Sendo assim, e a admitirmos que uma grande parte das escolas a construir farão incidir 50 por cento da despesa de construção sobre orçamentos municipais cujas receitas mal chegam, quando chegam, para promover a satisfação de encargos permanentes e obrigatórios, não vejo como essas autarquias possam promover a parte primeira que permitirá a construção, isto é, a aquisição ou expropriação do terreno!
Pois se as obrigações resultantes do ensino primário e inerentes aos municípios, como seja o funcionamento das escolas, limpeza, iluminação, expediente, etc..., que se concretizam no pagamento dessas despesas e de tantas outras com as quais incentivam, promovem ou valorizam a formação dos seus povos, muitas vezes excedem a sua capacidade de realização, como podem os municípios com mais essa despesa?!
Não creio que de um momento para o outro se modificasse a mentalidade de tantos quantos, possuidores de terrenos, deviam ou podiam cedê-los para a construção de obras de eminente utilidade pública, como é o caso da construção de escolas.
+--
*Instruções das tarefas*
1. Responda a estas perguntas sobre o excerto acerca da construção de escolas:
(a) Que percentagem da despesa de construção de muitas das escolas irá incidir sobre os orçamentos municipais?
(b) Que encargos do ensino primário que cabem aos municípios são dados como exemplo?
(c) De quem é a mentalidade que o orador não crê que mude de um momento para o outro?
2. Traduza para inglês esta frase do excerto sobre a construção de escolas: "Não creio que de um momento para o outro se modificasse a mentalidade de tantos quantos, possuidores de terrenos, deviam ou podiam cedê-los para a construção de obras de eminente utilidade pública, como é o caso da construção de escolas."
3. Reescreva de forma mais breve o parágrafo do excerto sobre a construção de escolas que começa por "Pois se as obrigações", mantendo os factos principais.
+--
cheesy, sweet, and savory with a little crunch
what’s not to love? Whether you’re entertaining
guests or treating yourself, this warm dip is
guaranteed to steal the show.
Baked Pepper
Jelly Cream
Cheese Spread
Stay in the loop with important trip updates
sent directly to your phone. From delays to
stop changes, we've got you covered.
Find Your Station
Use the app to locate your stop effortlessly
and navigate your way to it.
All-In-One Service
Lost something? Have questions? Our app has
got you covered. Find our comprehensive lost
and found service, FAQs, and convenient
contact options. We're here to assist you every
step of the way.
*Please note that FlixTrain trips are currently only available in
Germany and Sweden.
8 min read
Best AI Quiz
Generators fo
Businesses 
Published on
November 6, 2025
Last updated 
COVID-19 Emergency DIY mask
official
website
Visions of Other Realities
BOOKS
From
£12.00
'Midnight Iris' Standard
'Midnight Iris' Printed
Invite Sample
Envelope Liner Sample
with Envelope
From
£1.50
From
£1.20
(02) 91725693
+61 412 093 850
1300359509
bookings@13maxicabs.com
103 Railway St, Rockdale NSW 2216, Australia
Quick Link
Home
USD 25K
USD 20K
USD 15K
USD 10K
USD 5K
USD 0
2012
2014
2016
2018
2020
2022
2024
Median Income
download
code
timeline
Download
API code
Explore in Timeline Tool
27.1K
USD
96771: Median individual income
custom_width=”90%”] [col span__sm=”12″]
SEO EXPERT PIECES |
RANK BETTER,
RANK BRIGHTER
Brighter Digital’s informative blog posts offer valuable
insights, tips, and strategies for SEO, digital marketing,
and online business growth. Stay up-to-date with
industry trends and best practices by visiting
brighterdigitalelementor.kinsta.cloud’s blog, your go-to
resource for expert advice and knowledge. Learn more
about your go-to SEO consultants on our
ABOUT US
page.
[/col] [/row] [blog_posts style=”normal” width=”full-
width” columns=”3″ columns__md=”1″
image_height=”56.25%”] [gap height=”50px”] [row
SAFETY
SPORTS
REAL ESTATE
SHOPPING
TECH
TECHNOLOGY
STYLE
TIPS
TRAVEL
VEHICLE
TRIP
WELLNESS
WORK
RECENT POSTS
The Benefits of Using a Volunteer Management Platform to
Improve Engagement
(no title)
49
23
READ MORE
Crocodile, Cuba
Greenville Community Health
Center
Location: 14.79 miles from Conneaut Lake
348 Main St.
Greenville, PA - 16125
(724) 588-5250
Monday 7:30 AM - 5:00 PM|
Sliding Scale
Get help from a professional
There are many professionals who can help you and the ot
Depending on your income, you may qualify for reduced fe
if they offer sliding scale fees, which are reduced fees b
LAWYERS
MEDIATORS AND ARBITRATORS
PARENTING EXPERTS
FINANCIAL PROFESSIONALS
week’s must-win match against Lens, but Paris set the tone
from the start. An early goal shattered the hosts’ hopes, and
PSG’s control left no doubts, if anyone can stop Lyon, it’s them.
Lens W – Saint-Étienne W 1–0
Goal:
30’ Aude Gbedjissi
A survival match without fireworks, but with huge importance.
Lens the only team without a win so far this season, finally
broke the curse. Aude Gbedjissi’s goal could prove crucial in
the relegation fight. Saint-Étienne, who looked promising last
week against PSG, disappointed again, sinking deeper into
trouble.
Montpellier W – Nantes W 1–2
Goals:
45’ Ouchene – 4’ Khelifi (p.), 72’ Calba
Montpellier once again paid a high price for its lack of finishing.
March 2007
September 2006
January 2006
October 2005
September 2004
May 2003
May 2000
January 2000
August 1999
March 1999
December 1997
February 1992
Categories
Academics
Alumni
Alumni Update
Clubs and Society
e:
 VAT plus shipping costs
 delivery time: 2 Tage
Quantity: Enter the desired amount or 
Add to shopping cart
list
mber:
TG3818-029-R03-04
+--
*Conjunto de respostas*
1.
(a) 50 por cento.
(b) O funcionamento das escolas, a limpeza, a iluminação e o expediente.
(c) Dos possuidores de terrenos que deviam ou podiam cedê-los para a construção de obras de eminente utilidade pública, como escolas.

2. I do not believe that, from one moment to the next, the mentality of all those landowners who should or could give up their land for the construction of works of eminent public utility, as is the case with the construction of schools, would change.

3. Os encargos do ensino primário que cabem aos municípios, como o funcionamento das escolas, a limpeza, a iluminação e o expediente, juntam-se a outras despesas com a formação das populações. Muitas vezes estes encargos já excedem a capacidade dos municípios, que dificilmente poderão suportar mais esta despesa.